-by Barrister Shajib Mahmood Alam
The Negotiable Instruments Act 1881 regulate this area of the law. Section 6 of the said act defines a cheque.
The different parties to a cheque are as follows:
- Drawer – This is the writer of the cheque
- Drawee – This is the bank
- Payee – This is the intended recipient of the cheque
Different kinds of cheques:
- Cash or bearer cheque – This kind of cheque has the instruction to the bank to provide cash to whoever presents this cheque or if a name is mentioned then cash will be provided instantly to that person.
- Account Payee Cheque – This cheque is issued to be deposited into the account of the recipient. The cheque is then placed for clearing and after bank to bank negotiation, account is either credited or cheque is returned as appropriate.
- Blank Cheque – A signed cheque with no mention of amount or date or both.
Contents of a cheque:
- Account Number
- Date of issue
- Cheque Number
- Recipient Name
- Amount money in numerical and word format
- Intended way of deposit i.e cash/bearer or A/C Payee
Common Reasons for Dishonor:
- Insufficient Fund
- Signature absent or mismatch
- Amount mismatch
- Cheque stopped by drawer
- Damaged Cheque
- No seal (when applicable)
What to do when a cheque is returned/dishonored?

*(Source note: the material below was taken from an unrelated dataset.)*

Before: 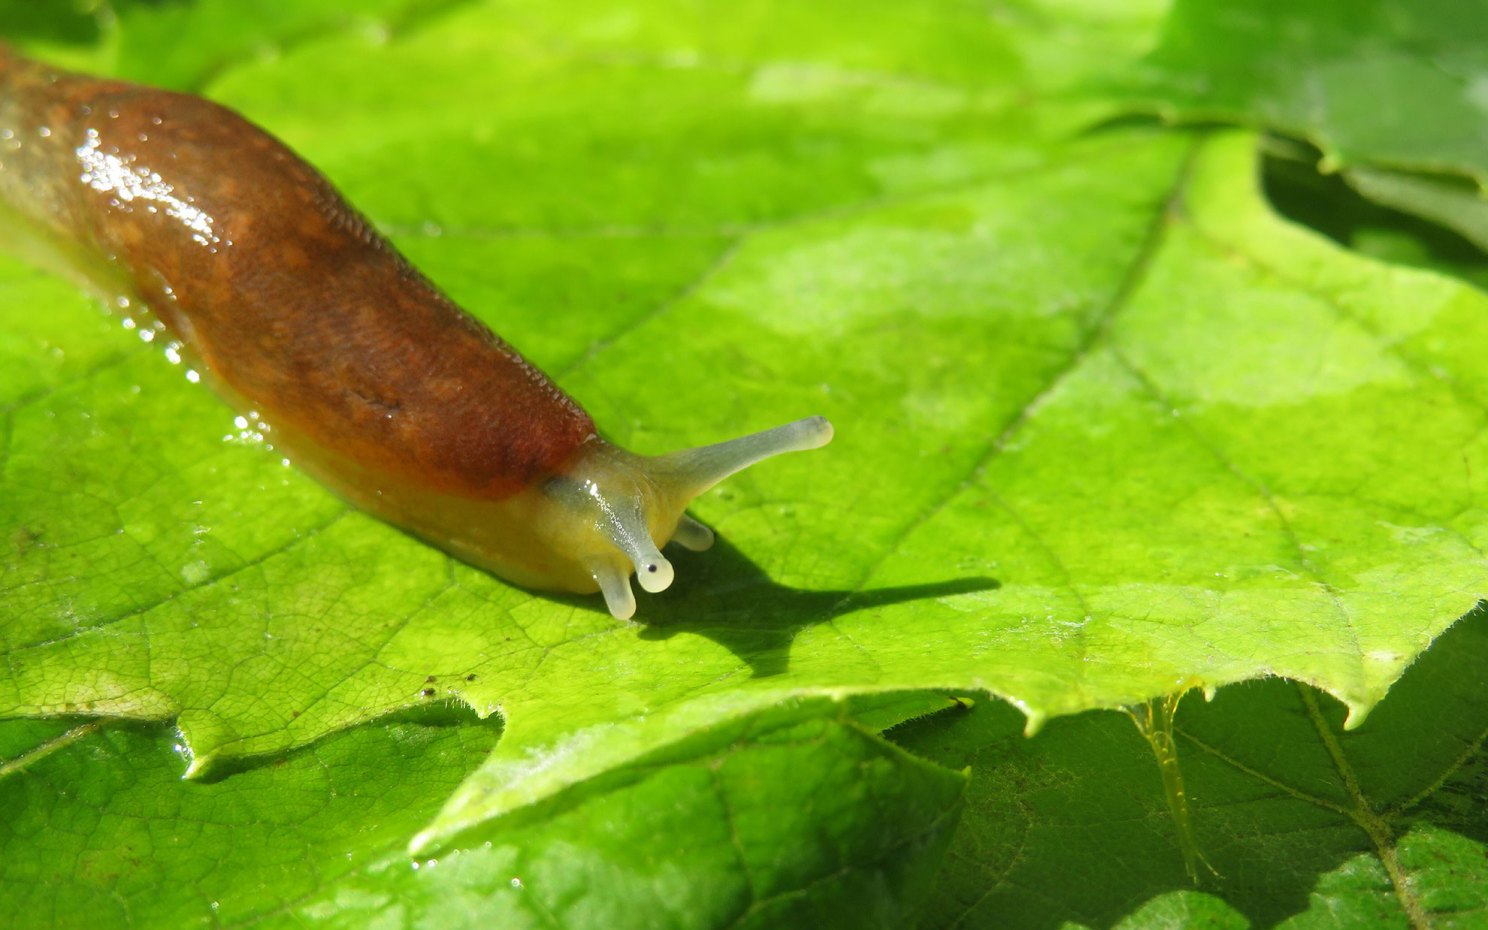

Upon being officially informed by the bank (usually known as a dishonor slip), the payee must issue a notice (usually a legal notice) to the drawer with 30 days of so being informed demanding payment against the said cheque.
After giving the notice, the payee must wait 30 days giving drawer to resolve the issue. In case of failure, on expiry of thirty days, the payee then has 30 additional days within which he must initiate a law suit against the drawer. These law suits are filed under jurisdictions of metropolitan magistrates, magistrates of first class or chief judicial magistrates (as applicable).